If imposed, the New York City order would be following the lead of several counties in the Bay Area, including San Francisco and Oakland, which are now prohibiting anyone from leaving their homes "except for essential needs."

Read the full story here.

Gun sales soar as coronavirus fears trigger personal safety concerns

Anxious shoppers are snatching up guns and ammo to gird for potential chaos related to the coronavirus pandemic, leading in some cases to long lines, short supplies, and purchase limits.

Businesses say some customers are feeding a self-fulfilling prophecy of artificial shortage, buying up firearms for protection because they’re afraid others will empty the shelves first.

“Worst day on the stock market since 1987 and shelves getting bare apparently have got everyone’s attention,” said one gun shop owner.

Read the full story here.

In need of comfort in Italy

ICU health professionals comfort each other in Cremona, Italy, on March 13, 2020.Paolo Miranda / via Instagram

With sports seasons on ice, Vegas sports book starts taking bets on weather

The NBA season is on hiatus. March Madness cancelled. The NHL is on thin ice. And there’s a delay of game for Major League Baseball. So what’s left to bet on?

In a sign of the times, at least one Las Vegas sports book, Bovada, is offering an alternative genre for those looking to wager: the weather. Doppler radar not included.

The bets focus on specific temperatures in 11 North American cities. High or Low. Fahrenheit or Celsius. Over or under. This could expend although no word yet on dew points, snowfall amounts or formation of bomb cyclones. 

Pat Morrow, Head Oddsmaker at Bovada Sports Book, told NBC NEWS they introduced the weather props and other non traditional areas like politics to keep some semblance of normality amid the massive social disruption caused by coronavirus. “With the fallout from the sports cancellations, Bovada is also taking props on primaries results and debates – i.e. how many times will 'coronavirus' come up," he added.

Washington Post, WSJ editors condemn China for expelling reporters

The top editors of The Washington Post and The Wall Street Journal have denounced China for expelling journalists form several major U.S. media outlets, including reporters from both newspapers as well as The New York Times and Time magazine.

Broadcaster Voice of America and Time magazine were also asked to detail their operations in China. 

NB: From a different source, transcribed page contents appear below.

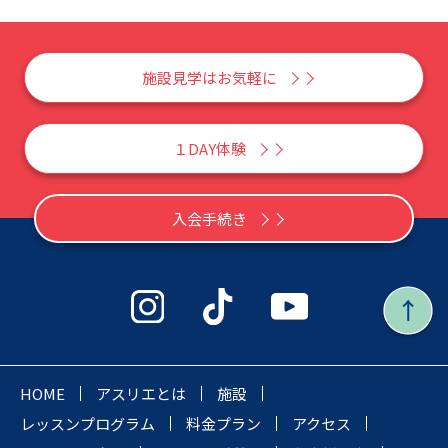
施設見学はお気軽に
１DAY体験
入会手続き
HOME
アスリエとは
施設
レッスンプログラム
料金プラン
アクセス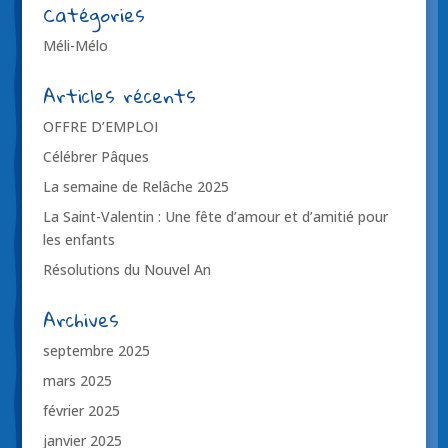
Catégories
Méli-Mélo
Articles récents
OFFRE D’EMPLOI
Célébrer Pâques
La semaine de Relâche 2025
La Saint-Valentin : Une fête d’amour et d’amitié pour
les enfants
Résolutions du Nouvel An
Archives
septembre 2025
mars 2025
février 2025
janvier 2025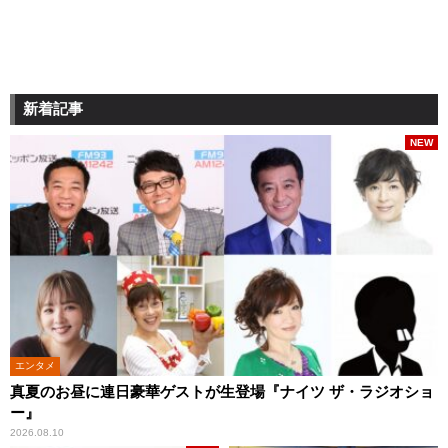
新着記事
NEW
エンタメ
真夏のお昼に連日豪華ゲストが生登場『ナイツ ザ・ラジオショ
ー』
2026.08.10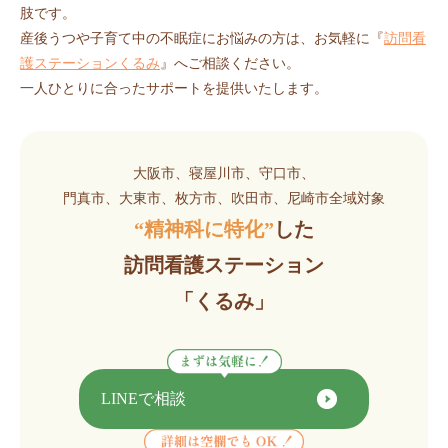
肢です。
産後うつや子育て中の不眠症にお悩みの方は、お気軽に『
訪問看
護ステーションくるみ
』へご相談ください。
一人ひとりに合ったサポートを提供いたします。
大阪市、寝屋川市、守口市、
門真市、大東市、枚方市、吹田市、尼崎市全域対象
“精神科に特化”
した
訪問看護ステーション
「くるみ」
LINEで相談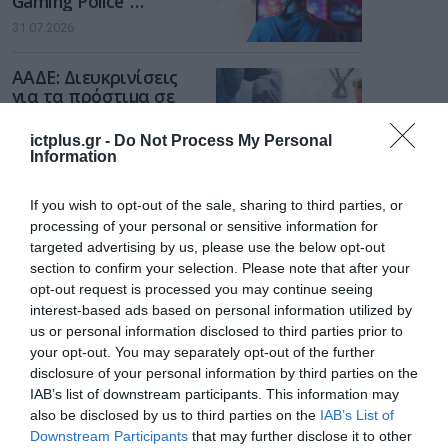
Gaming Police”
ενισχύει την ασφάλεια
31.07.2026
των παιδιών στο
διαδίκτυο
ΑΑΔΕ: Διευκρινίσεις
για τα πρόστιμα σε
παραβάσεις που
αφορούν τους ΦΗΜ
ictplus.gr -
Do Not Process My Personal
31.07.2026
Information
Σ. Καλαφάτης: «Η
If you wish to opt-out of the sale, sharing to third parties, or
Τεχνητή Νοημοσύνη
δεν είναι απλώς μια
processing of your personal or sensitive information for
νέα τεχνολογία, είναι
targeted advertising by us, please use the below opt-out
31.07.2026
μια νέα βιομηχανική
section to confirm your selection. Please note that after your
επανάσταση»
opt-out request is processed you may continue seeing
Νέος οδηγός του ΕΚΤ
interest-based ads based on personal information utilized by
για τη χρηματοδότηση
us or personal information disclosed to third parties prior to
των ελληνικών
your opt-out. You may separately opt-out of the further
επιχειρήσεων στον
31.07.2026
disclosure of your personal information by third parties on the
χώρο της άμυνας
IAB’s list of downstream participants. This information may
also be disclosed by us to third parties on the
IAB’s List of
Η πιο ταξιδιάρικη
βαλίτσα του φετινού
Downstream Participants
that may further disclose it to other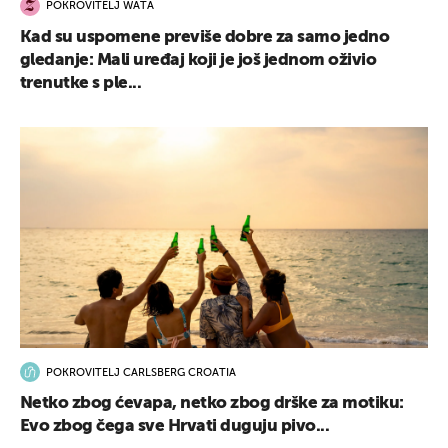
POKROVITELJ WATA
Kad su uspomene previše dobre za samo jedno
gledanje: Mali uređaj koji je još jednom oživio
trenutke s ple...
POKROVITELJ CARLSBERG CROATIA
Netko zbog ćevapa, netko zbog drške za motiku:
Evo zbog čega sve Hrvati duguju pivo...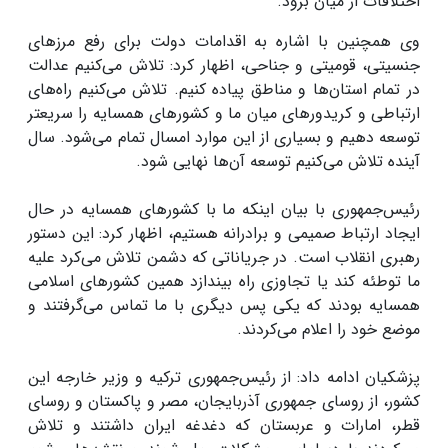
اختلافات از میان برود.
وی همچنین با اشاره به اقدامات دولت برای رفع مرزهای
جنسیتی، قومیتی و جناحی، اظهار کرد: تلاش می‌کنیم عدالت
در تمام استان‌ها و مناطق پیاده کنیم. تلاش می‌کنیم راه‌های
ارتباطی و کریدورهای میان ما و کشورهای همسایه را سریعتر
توسعه دهیم و بسیاری از این موارد امسال تمام می‌شود. سال
آینده تلاش می‌کنیم توسعه آن‌ها نهایی شود.
رئیس‌جمهوری با بیان اینکه ما با کشورهای همسایه در حال
ایجاد ارتباط صمیمی و برادرانه هستیم، اظهار کرد: این دستور
رهبری انقلاب است. در جریاناتی که دشمن تلاش می‌کرد علیه
ما توطئه کند یا تجاوزی راه بیندازد همین کشورهای اسلامی
همسایه بودند که یکی پس دیگری با ما تماس می‌گرفتند و
موضع خود را اعلام می‌کردند.
پزشکیان ادامه داد: از رئیس‌جمهوری ترکیه و وزیر خارجه این
کشور، از روسای جمهوری آذربایجان، مصر و پاکستان و روسای
قطر، امارات و عربستان که دغدغه ایران داشتند و تلاش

Marty Baron, executive editor of the Post, wrote in a comment shared with NBC News: “We unequivocally condemn any action by China to expel US reporters. The Chinese government’s decision is particularly regrettable because it comes in the midst of an unprecedented global crisis, when clear and reliable information about the international response to covid-19 is essential.”

Matt Murray, editor-in-chief of the Journal, said China's move "comes at a time of unparalleled global crisis."

"We oppose government interference with a free press anywhere in the world," Murray wrote. "Our commitment to reporting fully and deeply on China is unchanged.”

The moves come after the U.S. government declared journalists at several Chinese outlets to be government operatives.